Test file: src/voice/assistantOutputState.test.ts (extend existing) Dependencies: Already has test infrastructure. Extend with new scenarios. Effort: 1 hour

2E. Capture promotion contract tests

Test the two-phase capture lifecycle:

Test Case	What It Validates
`server_vad_confirmed` requires matching utterance ID AND local thresholds	Server VAD alone doesn't promote — local signal must also pass
`strong_local_audio` promotes without server VAD	High-confidence local signal bypasses server VAD
Near-silence early abort at 1s	Captures with very weak signal abort early
Max duration timer forces finalize at 8s	Long captures don't run forever
`speakingEnd` → `speakingStart` within debounce continues same capture	Debounce prevents premature finalization
Promotion cancels pending system speech	Join greetings / thoughts cancelled when user starts speaking

Test file: src/voice/captureManager.test.ts Dependencies: Mock VoiceSession, mock clankvox events, mock ASR state. Effort: 1-2 hours

Priority 3: E2E Test Gaps

These require the bot-to-bot test infrastructure (DriverBot, test guild, separate bot tokens).

3A. Barge-in E2E test

The biggest E2E gap. No test currently validates the bot's behavior when a user interrupts mid-speech.

Scenario:

Driver summons bot, asks a question that produces a long response
While bot is speaking (wait for first audio bytes, then ~2s), driver plays a new audio fixture (interruption)
Assert: bot stops speaking within a reasonable window
Assert: bot processes the new input and responds to it

Prerequisite: Need a DriverBot helper that can play audio while capturing the bot's output simultaneously. Current playAudio is sequential. May need playAudioNonBlocking() or similar.

Test file: tests/e2e/voiceBargeIn.test.ts Effort: 3-4 hours (including DriverBot helper extension)

3B. Supersede / rapid input E2E test

Test that newer input supersedes stale replies:

Driver plays two utterances in rapid succession (second starts before bot finishes responding to first)
Assert: bot's final response addresses the second utterance, not the first

This partially exists in voicePhysicalHarness.test.ts ("rapid sequential utterances") but doesn't validate response content, only that audio is received.

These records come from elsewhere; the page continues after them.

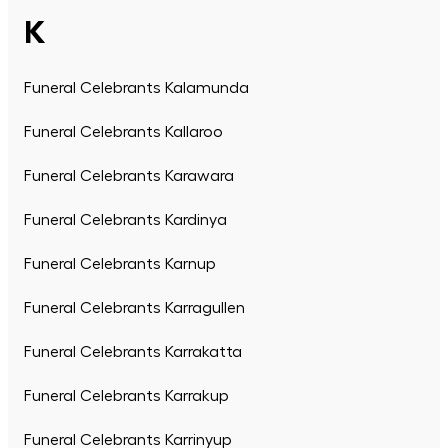
K
Funeral Celebrants Kalamunda
Funeral Celebrants Kallaroo
Funeral Celebrants Karawara
Funeral Celebrants Kardinya
Funeral Celebrants Karnup
Funeral Celebrants Karragullen
Funeral Celebrants Karrakatta
Funeral Celebrants Karrakup
Funeral Celebrants Karrinyup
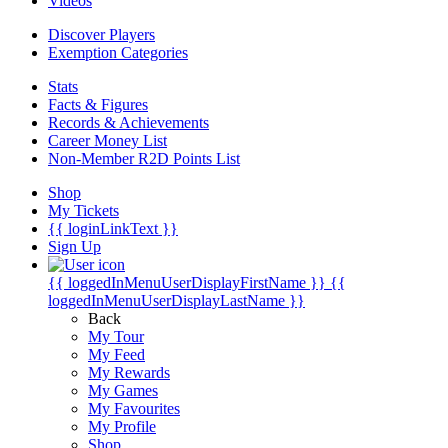
Videos
Discover Players
Exemption Categories
Stats
Facts & Figures
Records & Achievements
Career Money List
Non-Member R2D Points List
Shop
My Tickets
{{ loginLinkText }}
Sign Up
{{ loggedInMenuUserDisplayFirstName }}
{{
loggedInMenuUserDisplayLastName }}
Back
My Tour
My Feed
My Rewards
My Games
My Favourites
My Profile
Shop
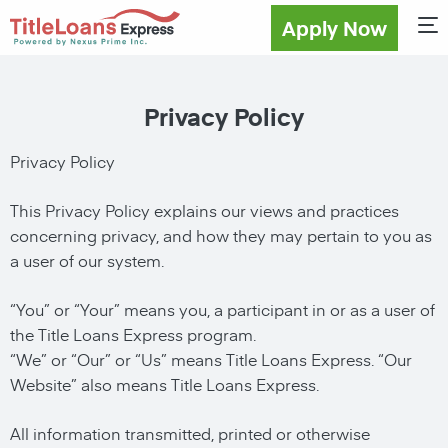
Apply Now
Privacy Policy
Privacy Policy
This Privacy Policy explains our views and practices
concerning privacy, and how they may pertain to you as
a user of our system.
“You” or “Your” means you, a participant in or as a user of
the Title Loans Express program.
“We” or “Our” or “Us” means Title Loans Express. “Our
Website” also means Title Loans Express.
All information transmitted, printed or otherwise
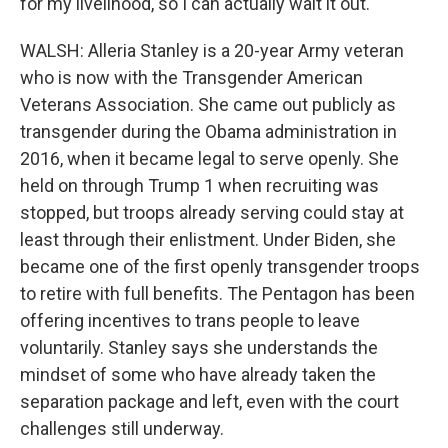
for my livelihood, so I can actually wait it out.
WALSH: Alleria Stanley is a 20-year Army veteran
who is now with the Transgender American
Veterans Association. She came out publicly as
transgender during the Obama administration in
2016, when it became legal to serve openly. She
held on through Trump 1 when recruiting was
stopped, but troops already serving could stay at
least through their enlistment. Under Biden, she
became one of the first openly transgender troops
to retire with full benefits. The Pentagon has been
offering incentives to trans people to leave
voluntarily. Stanley says she understands the
mindset of some who have already taken the
separation package and left, even with the court
challenges still underway.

Enhancement to: tests/e2e/voicePhysicalHarness.test.ts Effort: 1-2 hours

3C. Voice history API integration for test assertions

Current E2E tests only assert on audio byte counts (bot spoke / didn't speak). The dashboard exposes /api/voice/history/sessions and /api/voice/history/sessions/:id/events which could provide:

Exact event sequence (turn received, reply sent, barge-in, tool call)
Timing data
Transcript content
Distinction between TTS speech and music audio

Task: Build a VoiceHistoryAssertionHelper in tests/e2e/driver/ that polls the voice history API and provides assertion methods like assertEventSequence(["turn_received", "reply_started", "reply_completed"]).

Test file: tests/e2e/driver/voiceHistory.ts Effort: 2-3 hours

Concurrency Plan

Priority 1 (quick fixes) should be done sequentially on master — they're small and touch different files.

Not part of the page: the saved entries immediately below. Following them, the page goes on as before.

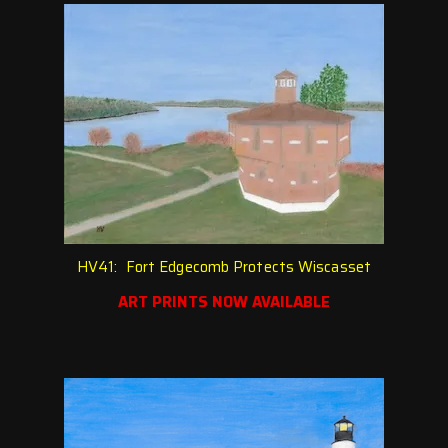
HV41: Fort Edgecomb Protects Wiscasset
ART PRINTS NOW AVAILABLE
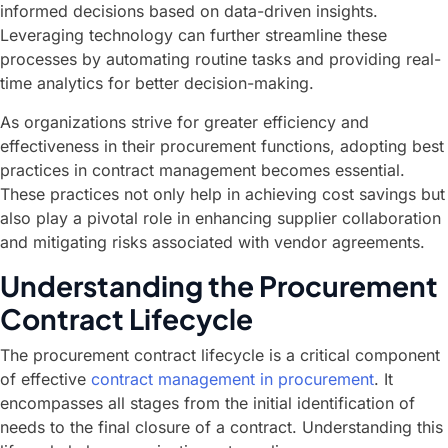
informed decisions based on data-driven insights.
Leveraging technology can further streamline these
processes by automating routine tasks and providing real-
time analytics for better decision-making.
As organizations strive for greater efficiency and
effectiveness in their procurement functions, adopting best
practices in contract management becomes essential.
These practices not only help in achieving cost savings but
also play a pivotal role in enhancing supplier collaboration
and mitigating risks associated with vendor agreements.
Understanding the Procurement
Contract Lifecycle
The procurement contract lifecycle is a critical component
of effective
contract management in procurement
. It
encompasses all stages from the initial identification of
needs to the final closure of a contract. Understanding this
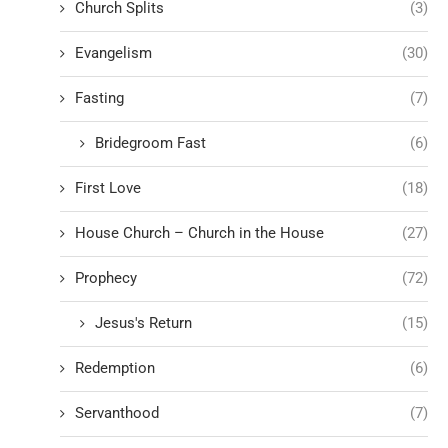
Church Splits
(3)
Evangelism
(30)
Fasting
(7)
Bridegroom Fast
(6)
First Love
(18)
House Church – Church in the House
(27)
Prophecy
(72)
Jesus's Return
(15)
Redemption
(6)
Servanthood
(7)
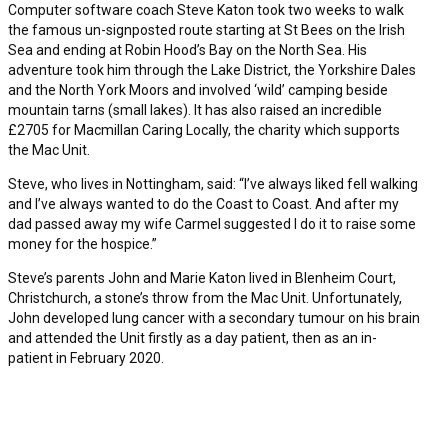
Computer software coach Steve Katon took two weeks to walk
the famous un-signposted route starting at St Bees on the Irish
Sea and ending at Robin Hood’s Bay on the North Sea. His
adventure took him through the Lake District, the Yorkshire Dales
and the North York Moors and involved ‘wild’ camping beside
mountain tarns (small lakes). It has also raised an incredible
£2705 for Macmillan Caring Locally, the charity which supports
the Mac Unit.
Steve, who lives in Nottingham, said: “I’ve always liked fell walking
and I’ve always wanted to do the Coast to Coast. And after my
dad passed away my wife Carmel suggested I do it to raise some
money for the hospice.”
Steve’s parents John and Marie Katon lived in Blenheim Court,
Christchurch, a stone’s throw from the Mac Unit. Unfortunately,
John developed lung cancer with a secondary tumour on his brain
and attended the Unit firstly as a day patient, then as an in-
patient in February 2020.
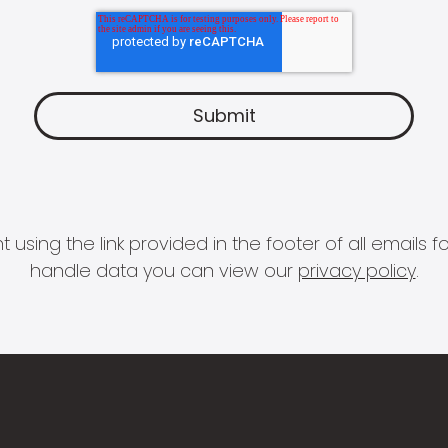
 using the link provided in the footer of all email
handle data you can view our
privacy policy
.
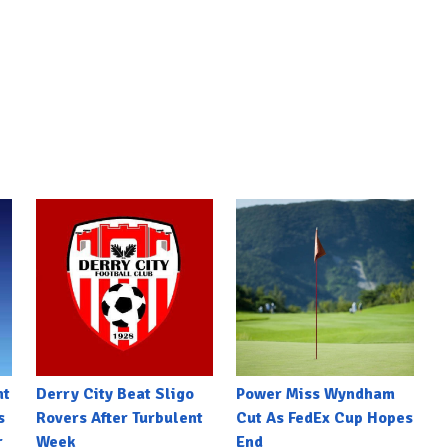
nt
Derry City Beat Sligo
Power Miss Wyndham
s
Rovers After Turbulent
Cut As FedEx Cup Hopes
r
Week
End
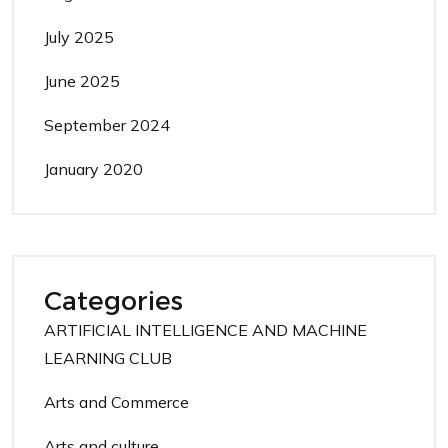
July 2025
June 2025
September 2024
January 2020
Categories
ARTIFICIAL INTELLIGENCE AND MACHINE
LEARNING CLUB
Arts and Commerce
Arts and culture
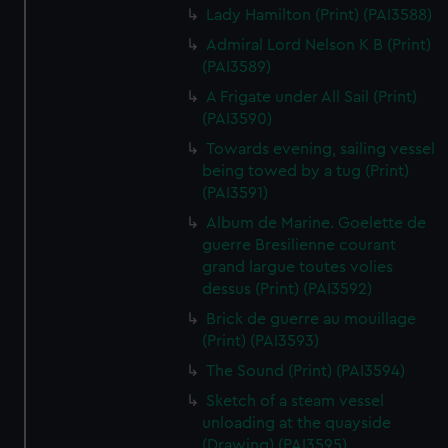
Lady Hamilton (Print) (PAI3588)
Admiral Lord Nelson K B (Print)
(PAI3589)
A Frigate under All Sail (Print)
(PAI3590)
Towards evening, sailing vessel
being towed by a tug (Print)
(PAI3591)
Album de Marine. Goelette de
guerre Bresilienne courant
grand largue toutes volies
dessus (Print) (PAI3592)
Brick de guerre au mouillage
(Print) (PAI3593)
The Sound (Print) (PAI3594)
Sketch of a steam vessel
unloading at the quayside
(Drawing) (PAI3595)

Priority 2 (interaction tests) can run as 3 parallel worktrees:

Worktree	Tests	Files Owned
W1	2A (barge-in) + 2D (output state)	`bargeInController.test.ts`, extend `assistantOutputState.test.ts`
W2	2B (deferred flush) + 2E (capture promotion)	`deferredActionQueue.test.ts`, `captureManager.test.ts`
W3	2C (ASR bridge)	`voiceAsrBridge.test.ts`

All three create test files only — zero production code changes, zero conflicts.

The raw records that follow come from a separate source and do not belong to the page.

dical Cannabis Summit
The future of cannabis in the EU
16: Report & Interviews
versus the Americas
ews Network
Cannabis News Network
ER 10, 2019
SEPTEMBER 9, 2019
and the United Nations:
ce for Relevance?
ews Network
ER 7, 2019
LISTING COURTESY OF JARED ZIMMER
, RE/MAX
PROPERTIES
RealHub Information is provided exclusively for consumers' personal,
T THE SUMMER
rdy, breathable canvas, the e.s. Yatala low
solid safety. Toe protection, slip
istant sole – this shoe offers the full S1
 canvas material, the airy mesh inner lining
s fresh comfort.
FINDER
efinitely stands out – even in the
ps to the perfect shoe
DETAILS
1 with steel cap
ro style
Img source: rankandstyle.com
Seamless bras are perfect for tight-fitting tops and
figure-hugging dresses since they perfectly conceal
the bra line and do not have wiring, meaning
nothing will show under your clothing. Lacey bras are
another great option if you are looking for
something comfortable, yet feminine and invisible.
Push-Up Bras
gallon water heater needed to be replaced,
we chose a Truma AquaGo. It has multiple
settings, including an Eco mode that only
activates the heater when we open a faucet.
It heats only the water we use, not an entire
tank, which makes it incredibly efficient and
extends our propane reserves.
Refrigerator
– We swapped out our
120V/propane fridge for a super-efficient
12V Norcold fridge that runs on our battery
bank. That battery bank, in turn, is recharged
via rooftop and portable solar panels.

Priority 3 (E2E tests) should be done after Priority 2 merges, since they require a running bot and test guild.

Expected Outcome

Metric	Current	After Plan
Tests	769	~830-850
Fire-and-forget (HIGH risk)	1	0
Fire-and-forget (MEDIUM risk)	3	0
Dead code files	1	0
Barge-in interaction tests	0	~6
Deferred action interaction tests	0	~6
ASR bridge interaction tests	0	~6
Capture promotion tests	0	~6
E2E barge-in coverage	none	1 scenario
Cross-domain timing contracts tested	0	~24